We observed that poor sleepers had worse stress scores and higher WHRs than good sleepers after adjustment for confounders. The bidirectional interaction between stress and poor sleep, along with sleep disorders, has been well established in the literature [60
]. Almojali et al. demonstrated a statistically significant association between poor sleep quality and stress among medical students attending King Saud bin Abdulaziz University for Health Sciences in Riyadh, Saudi Arabia [9
The association between obesity and poor sleep is also well established in the literature [62
]. Rahe et al. (2015) highlighted that poor sleep quality was associated with obesity and high body fat [63
], and a cross-sectional study indicated that centrally obese women had lower sleep efficiency and less slow wave sleep than their less obese counterparts [62
]. The association between obesity and poor sleep we observed in our study did not reach statistical significance; however, we did observe significance in the relationship with the WHR.

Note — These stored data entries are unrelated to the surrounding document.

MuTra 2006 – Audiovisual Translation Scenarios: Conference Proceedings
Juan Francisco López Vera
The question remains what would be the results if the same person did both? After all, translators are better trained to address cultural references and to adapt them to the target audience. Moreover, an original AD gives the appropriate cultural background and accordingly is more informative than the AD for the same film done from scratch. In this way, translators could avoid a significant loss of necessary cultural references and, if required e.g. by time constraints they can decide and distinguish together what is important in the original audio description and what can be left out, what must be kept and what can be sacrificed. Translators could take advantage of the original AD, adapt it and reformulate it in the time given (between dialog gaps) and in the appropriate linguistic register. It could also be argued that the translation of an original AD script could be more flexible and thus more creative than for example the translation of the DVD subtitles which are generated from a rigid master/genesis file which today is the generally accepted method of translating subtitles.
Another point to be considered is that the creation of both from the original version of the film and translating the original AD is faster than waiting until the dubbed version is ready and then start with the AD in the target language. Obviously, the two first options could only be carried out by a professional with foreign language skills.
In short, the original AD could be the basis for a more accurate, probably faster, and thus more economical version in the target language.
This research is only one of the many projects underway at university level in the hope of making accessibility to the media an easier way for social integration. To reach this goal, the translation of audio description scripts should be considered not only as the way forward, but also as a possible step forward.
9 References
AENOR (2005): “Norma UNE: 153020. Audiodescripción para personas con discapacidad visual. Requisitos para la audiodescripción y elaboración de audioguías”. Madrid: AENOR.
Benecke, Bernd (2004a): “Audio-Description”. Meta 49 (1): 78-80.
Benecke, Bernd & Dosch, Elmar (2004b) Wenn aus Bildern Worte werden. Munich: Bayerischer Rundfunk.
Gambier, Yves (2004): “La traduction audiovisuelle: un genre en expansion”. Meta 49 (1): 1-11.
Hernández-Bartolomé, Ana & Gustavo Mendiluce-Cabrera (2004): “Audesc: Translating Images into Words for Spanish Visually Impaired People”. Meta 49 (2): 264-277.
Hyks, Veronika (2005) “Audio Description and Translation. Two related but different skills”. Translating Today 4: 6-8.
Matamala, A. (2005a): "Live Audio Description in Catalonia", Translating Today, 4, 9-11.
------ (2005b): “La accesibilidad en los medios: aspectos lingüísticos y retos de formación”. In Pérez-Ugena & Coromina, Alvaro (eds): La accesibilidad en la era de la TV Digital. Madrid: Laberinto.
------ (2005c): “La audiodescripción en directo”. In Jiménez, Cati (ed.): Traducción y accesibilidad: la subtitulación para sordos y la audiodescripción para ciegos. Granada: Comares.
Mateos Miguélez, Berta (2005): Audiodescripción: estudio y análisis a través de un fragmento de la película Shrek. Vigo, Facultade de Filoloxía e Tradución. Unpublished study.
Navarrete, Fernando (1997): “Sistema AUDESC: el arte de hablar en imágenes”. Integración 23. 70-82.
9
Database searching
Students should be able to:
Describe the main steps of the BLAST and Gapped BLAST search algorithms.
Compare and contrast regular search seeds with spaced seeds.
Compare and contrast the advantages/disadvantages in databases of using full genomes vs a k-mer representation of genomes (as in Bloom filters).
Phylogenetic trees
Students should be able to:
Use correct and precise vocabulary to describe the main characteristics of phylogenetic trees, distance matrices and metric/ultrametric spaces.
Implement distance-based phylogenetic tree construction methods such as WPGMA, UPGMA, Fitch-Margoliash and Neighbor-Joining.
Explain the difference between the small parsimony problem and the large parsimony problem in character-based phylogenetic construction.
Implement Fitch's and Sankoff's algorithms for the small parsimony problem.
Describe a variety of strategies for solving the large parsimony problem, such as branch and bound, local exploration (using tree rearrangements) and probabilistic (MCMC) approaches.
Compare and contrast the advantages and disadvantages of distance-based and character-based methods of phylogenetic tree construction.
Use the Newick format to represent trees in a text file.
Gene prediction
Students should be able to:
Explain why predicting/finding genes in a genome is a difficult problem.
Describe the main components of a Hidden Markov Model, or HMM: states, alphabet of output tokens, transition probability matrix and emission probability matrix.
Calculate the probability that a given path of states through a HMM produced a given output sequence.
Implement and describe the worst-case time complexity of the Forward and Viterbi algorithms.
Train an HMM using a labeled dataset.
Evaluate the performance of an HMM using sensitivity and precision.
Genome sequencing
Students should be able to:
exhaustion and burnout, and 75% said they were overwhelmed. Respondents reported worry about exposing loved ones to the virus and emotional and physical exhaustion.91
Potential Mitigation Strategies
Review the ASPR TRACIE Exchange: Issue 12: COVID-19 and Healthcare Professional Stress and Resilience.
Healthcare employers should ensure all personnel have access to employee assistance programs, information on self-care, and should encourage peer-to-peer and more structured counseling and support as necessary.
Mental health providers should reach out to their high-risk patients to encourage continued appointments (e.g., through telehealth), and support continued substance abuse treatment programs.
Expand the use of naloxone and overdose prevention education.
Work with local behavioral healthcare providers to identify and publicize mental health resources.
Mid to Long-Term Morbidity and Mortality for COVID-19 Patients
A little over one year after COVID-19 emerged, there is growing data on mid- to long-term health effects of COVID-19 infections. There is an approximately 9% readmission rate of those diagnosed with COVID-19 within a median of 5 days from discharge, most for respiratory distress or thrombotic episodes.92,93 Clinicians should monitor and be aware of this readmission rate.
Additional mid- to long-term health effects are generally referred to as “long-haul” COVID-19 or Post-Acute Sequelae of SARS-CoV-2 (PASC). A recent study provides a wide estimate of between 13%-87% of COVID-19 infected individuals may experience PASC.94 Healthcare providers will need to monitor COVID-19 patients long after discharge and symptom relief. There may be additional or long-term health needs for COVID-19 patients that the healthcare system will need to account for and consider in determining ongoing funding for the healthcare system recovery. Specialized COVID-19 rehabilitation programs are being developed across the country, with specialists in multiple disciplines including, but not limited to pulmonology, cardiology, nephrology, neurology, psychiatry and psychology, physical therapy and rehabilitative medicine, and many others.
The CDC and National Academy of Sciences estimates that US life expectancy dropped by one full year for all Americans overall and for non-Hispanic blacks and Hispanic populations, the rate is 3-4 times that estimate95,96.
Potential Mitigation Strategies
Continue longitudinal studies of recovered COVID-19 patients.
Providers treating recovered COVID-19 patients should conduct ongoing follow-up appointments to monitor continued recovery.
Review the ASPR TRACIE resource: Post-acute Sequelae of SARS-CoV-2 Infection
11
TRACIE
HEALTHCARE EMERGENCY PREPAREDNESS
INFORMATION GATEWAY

The limitations of the methodology and study outcomes include the cross-sectional design, which precluded causal inference through the directionality of relationships. Second, although serum vitamin B12 measurement provides a suitable assessment of the general vitamin B12 status in population surveys, plasma methylmalonic acid, homocysteine, or holotranscobalamin II can also be used. Future studies could seek to confirm our findings using these additional biochemical measurements.
Third, there was a chance of recall bias during the data collection, as the PSQI for sleep assessment and the other questionnaires used (FFQ and GPAQ) depended on subjective reporting. Fourth, the young ages and lack of metabolic diseases of the participants may have contributed to the insignificant results; due to a limited budget, we were not able to follow up with the participants. Thus, future studies should involve older participants. Studies using objective tools for sleep assessment and older age groups will be needed to further evaluate the relationship between sleep and vitamin B12.
Despite the limitations, our study is the first to assess the association between serum vitamin B12 and sleep indices of the PSQI in apparently healthy young female adults in Saudi Arabia. We accounted for more confounding factors than prior studies to rule out influences on the vitamin B12 levels, such as those from the dietary intake, BMI, age, stress, and physical activity.